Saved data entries
%%

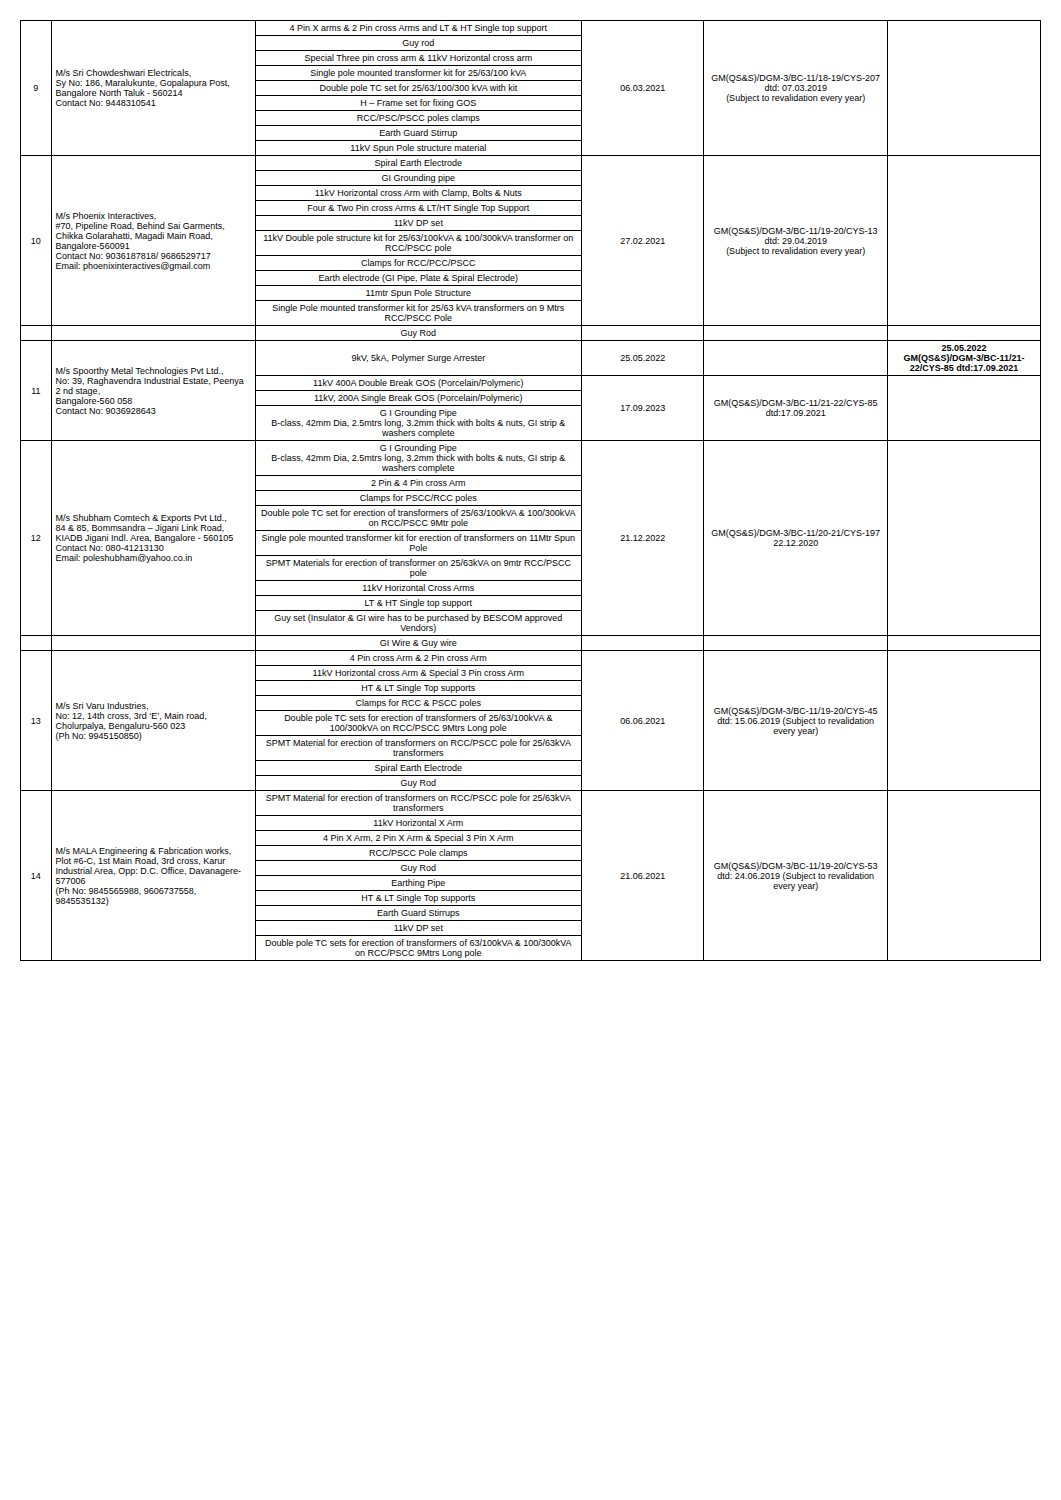| 9 | M/s Sri Chowdeshwari Electricals, Sy No: 186, Maralukunte, Gopalapura Post, Bangalore North Taluk - 560214 Contact No: 9448310541 | 4 Pin X arms & 2 Pin cross Arms and LT & HT Single top support | 06.03.2021 | GM(QS&S)/DGM-3/BC-11/18-19/CYS-207 dtd: 07.03.2019 (Subject to revalidation every year) | |
| Guy rod |
| Special Three pin cross arm & 11kV Horizontal cross arm |
| Single pole mounted transformer kit for 25/63/100 kVA |
| Double pole TC set for 25/63/100/300 kVA with kit |
| H – Frame set for fixing GOS |
| RCC/PSC/PSCC poles clamps |
| Earth Guard Stirrup |
| 11kV Spun Pole structure material |
| 10 | M/s Phoenix Interactives, #70, Pipeline Road, Behind Sai Garments, Chikka Golarahatti, Magadi Main Road, Bangalore-560091 Contact No: 9036187818/ 9686529717 Email: phoenixinteractives@gmail.com | Spiral Earth Electrode | 27.02.2021 | GM(QS&S)/DGM-3/BC-11/19-20/CYS-13 dtd: 29.04.2019 (Subject to revalidation every year) | |
| GI Grounding pipe |
| 11kV Horizontal cross Arm with Clamp, Bolts & Nuts |
| Four & Two Pin cross Arms & LT/HT Single Top Support |
| 11kV DP set |
| 11kV Double pole structure kit for 25/63/100kVA & 100/300kVA transformer on RCC/PSCC pole |
| Clamps for RCC/PCC/PSCC |
| Earth electrode (GI Pipe, Plate & Spiral Electrode) |
| 11mtr Spun Pole Structure |
| Single Pole mounted transformer kit for 25/63 kVA transformers on 9 Mtrs RCC/PSCC Pole |
| | | Guy Rod | | | |
| 11 | M/s Spoorthy Metal Technologies Pvt Ltd., No: 39, Raghavendra Industrial Estate, Peenya 2 nd stage, Bangalore-560 058 Contact No: 9036928643 | 9kV, 5kA, Polymer Surge Arrester | 25.05.2022 | | 25.05.2022 GM(QS&S)/DGM-3/BC-11/21-22/CYS-85 dtd:17.09.2021 |
| 11kV 400A Double Break GOS (Porcelain/Polymeric) | 17.09.2023 | GM(QS&S)/DGM-3/BC-11/21-22/CYS-85 dtd:17.09.2021 | |
| 11kV, 200A Single Break GOS (Porcelain/Polymeric) |
| G I Grounding Pipe B-class, 42mm Dia, 2.5mtrs long, 3.2mm thick with bolts & nuts, GI strip & washers complete |
| 12 | M/s Shubham Comtech & Exports Pvt Ltd., 84 & 85, Bommsandra – Jigani Link Road, KIADB Jigani Indl. Area, Bangalore - 560105 Contact No: 080-41213130 Email: poleshubham@yahoo.co.in | G I Grounding Pipe B-class, 42mm Dia, 2.5mtrs long, 3.2mm thick with bolts & nuts, GI strip & washers complete | 21.12.2022 | GM(QS&S)/DGM-3/BC-11/20-21/CYS-197 22.12.2020 | |
| 2 Pin & 4 Pin cross Arm |
| Clamps for PSCC/RCC poles |
| Double pole TC set for erection of transformers of 25/63/100kVA & 100/300kVA on RCC/PSCC 9Mtr pole |
| Single pole mounted transformer kit for erection of transformers on 11Mtr Spun Pole |
| SPMT Materials for erection of transformer on 25/63kVA on 9mtr RCC/PSCC pole |
| 11kV Horizontal Cross Arms |
| LT & HT Single top support |
| Guy set (Insulator & GI wire has to be purchased by BESCOM approved Vendors) |
| | | GI Wire & Guy wire | | | |
| 13 | M/s Sri Varu Industries, No: 12, 14th cross, 3rd ‘E’, Main road, Cholurpalya, Bengaluru-560 023 (Ph No: 9945150850) | 4 Pin cross Arm & 2 Pin cross Arm | 06.06.2021 | GM(QS&S)/DGM-3/BC-11/19-20/CYS-45 dtd: 15.06.2019 (Subject to revalidation every year) | |
| 11kV Horizontal cross Arm & Special 3 Pin cross Arm |
| HT & LT Single Top supports |
| Clamps for RCC & PSCC poles |
| Double pole TC sets for erection of transformers of 25/63/100kVA & 100/300kVA on RCC/PSCC 9Mtrs Long pole |
| SPMT Material for erection of transformers on RCC/PSCC pole for 25/63kVA transformers |
| Spiral Earth Electrode |
| Guy Rod |
| 14 | M/s MALA Engineering & Fabrication works, Plot #6-C, 1st Main Road, 3rd cross, Karur Industrial Area, Opp: D.C. Office, Davanagere-577006 (Ph No: 9845565988, 9606737558, 9845535132) | SPMT Material for erection of transformers on RCC/PSCC pole for 25/63kVA transformers | 21.06.2021 | GM(QS&S)/DGM-3/BC-11/19-20/CYS-53 dtd: 24.06.2019 (Subject to revalidation every year) | |
| 11kV Horizontal X Arm |
| 4 Pin X Arm, 2 Pin X Arm & Special 3 Pin X Arm |
| RCC/PSCC Pole clamps |
| Guy Rod |
| Earthing Pipe |
| HT & LT Single Top supports |
| Earth Guard Stirrups |
| 11kV DP set |
| Double pole TC sets for erection of transformers of 63/100kVA & 100/300kVA on RCC/PSCC 9Mtrs Long pole |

%%

» EXERCISE OBJECTIVE
With the pictures set aside, copy each line above as written.

» ANSWER SECTION
| 9 | M/s Sri Chowdeshwari Electricals, Sy No: 186, Maralukunte, Gopalapura Post, Bangalore North Taluk - 560214 Contact No: 9448310541 | 4 Pin X arms & 2 Pin cross Arms and LT & HT Single top support | 06.03.2021 | GM(QS&S)/DGM-3/BC-11/18-19/CYS-207 dtd: 07.03.2019 (Subject to revalidation every year) | |
| Guy rod |
| Special Three pin cross arm & 11kV Horizontal cross arm |
| Single pole mounted transformer kit for 25/63/100 kVA |
| Double pole TC set for 25/63/100/300 kVA with kit |
| H – Frame set for fixing GOS |
| RCC/PSC/PSCC poles clamps |
| Earth Guard Stirrup |
| 11kV Spun Pole structure material |
| 10 | M/s Phoenix Interactives, #70, Pipeline Road, Behind Sai Garments, Chikka Golarahatti, Magadi Main Road, Bangalore-560091 Contact No: 9036187818/ 9686529717 Email: phoenixinteractives@gmail.com | Spiral Earth Electrode | 27.02.2021 | GM(QS&S)/DGM-3/BC-11/19-20/CYS-13 dtd: 29.04.2019 (Subject to revalidation every year) | |
| GI Grounding pipe |
| 11kV Horizontal cross Arm with Clamp, Bolts & Nuts |
| Four & Two Pin cross Arms & LT/HT Single Top Support |
| 11kV DP set |
| 11kV Double pole structure kit for 25/63/100kVA & 100/300kVA transformer on RCC/PSCC pole |
| Clamps for RCC/PCC/PSCC |
| Earth electrode (GI Pipe, Plate & Spiral Electrode) |
| 11mtr Spun Pole Structure |
| Single Pole mounted transformer kit for 25/63 kVA transformers on 9 Mtrs RCC/PSCC Pole |
| | | Guy Rod | | | |
| 11 | M/s Spoorthy Metal Technologies Pvt Ltd., No: 39, Raghavendra Industrial Estate, Peenya 2 nd stage, Bangalore-560 058 Contact No: 9036928643 | 9kV, 5kA, Polymer Surge Arrester | 25.05.2022 | | 25.05.2022 GM(QS&S)/DGM-3/BC-11/21-22/CYS-85 dtd:17.09.2021 |
| 11kV 400A Double Break GOS (Porcelain/Polymeric) | 17.09.2023 | GM(QS&S)/DGM-3/BC-11/21-22/CYS-85 dtd:17.09.2021 | |
| 11kV, 200A Single Break GOS (Porcelain/Polymeric) |
| G I Grounding Pipe B-class, 42mm Dia, 2.5mtrs long, 3.2mm thick with bolts & nuts, GI strip & washers complete |
| 12 | M/s Shubham Comtech & Exports Pvt Ltd., 84 & 85, Bommsandra – Jigani Link Road, KIADB Jigani Indl. Area, Bangalore - 560105 Contact No: 080-41213130 Email: poleshubham@yahoo.co.in | G I Grounding Pipe B-class, 42mm Dia, 2.5mtrs long, 3.2mm thick with bolts & nuts, GI strip & washers complete | 21.12.2022 | GM(QS&S)/DGM-3/BC-11/20-21/CYS-197 22.12.2020 | |
| 2 Pin & 4 Pin cross Arm |
| Clamps for PSCC/RCC poles |
| Double pole TC set for erection of transformers of 25/63/100kVA & 100/300kVA on RCC/PSCC 9Mtr pole |
| Single pole mounted transformer kit for erection of transformers on 11Mtr Spun Pole |
| SPMT Materials for erection of transformer on 25/63kVA on 9mtr RCC/PSCC pole |
| 11kV Horizontal Cross Arms |
| LT & HT Single top support |
| Guy set (Insulator & GI wire has to be purchased by BESCOM approved Vendors) |
| | | GI Wire & Guy wire | | | |
| 13 | M/s Sri Varu Industries, No: 12, 14th cross, 3rd ‘E’, Main road, Cholurpalya, Bengaluru-560 023 (Ph No: 9945150850) | 4 Pin cross Arm & 2 Pin cross Arm | 06.06.2021 | GM(QS&S)/DGM-3/BC-11/19-20/CYS-45 dtd: 15.06.2019 (Subject to revalidation every year) | |
| 11kV Horizontal cross Arm & Special 3 Pin cross Arm |
| HT & LT Single Top supports |
| Clamps for RCC & PSCC poles |
| Double pole TC sets for erection of transformers of 25/63/100kVA & 100/300kVA on RCC/PSCC 9Mtrs Long pole |
| SPMT Material for erection of transformers on RCC/PSCC pole for 25/63kVA transformers |
| Spiral Earth Electrode |
| Guy Rod |
| 14 | M/s MALA Engineering & Fabrication works, Plot #6-C, 1st Main Road, 3rd cross, Karur Industrial Area, Opp: D.C. Office, Davanagere-577006 (Ph No: 9845565988, 9606737558, 9845535132) | SPMT Material for erection of transformers on RCC/PSCC pole for 25/63kVA transformers | 21.06.2021 | GM(QS&S)/DGM-3/BC-11/19-20/CYS-53 dtd: 24.06.2019 (Subject to revalidation every year) | |
| 11kV Horizontal X Arm |
| 4 Pin X Arm, 2 Pin X Arm & Special 3 Pin X Arm |
| RCC/PSCC Pole clamps |
| Guy Rod |
| Earthing Pipe |
| HT & LT Single Top supports |
| Earth Guard Stirrups |
| 11kV DP set |
| Double pole TC sets for erection of transformers of 63/100kVA & 100/300kVA on RCC/PSCC 9Mtrs Long pole |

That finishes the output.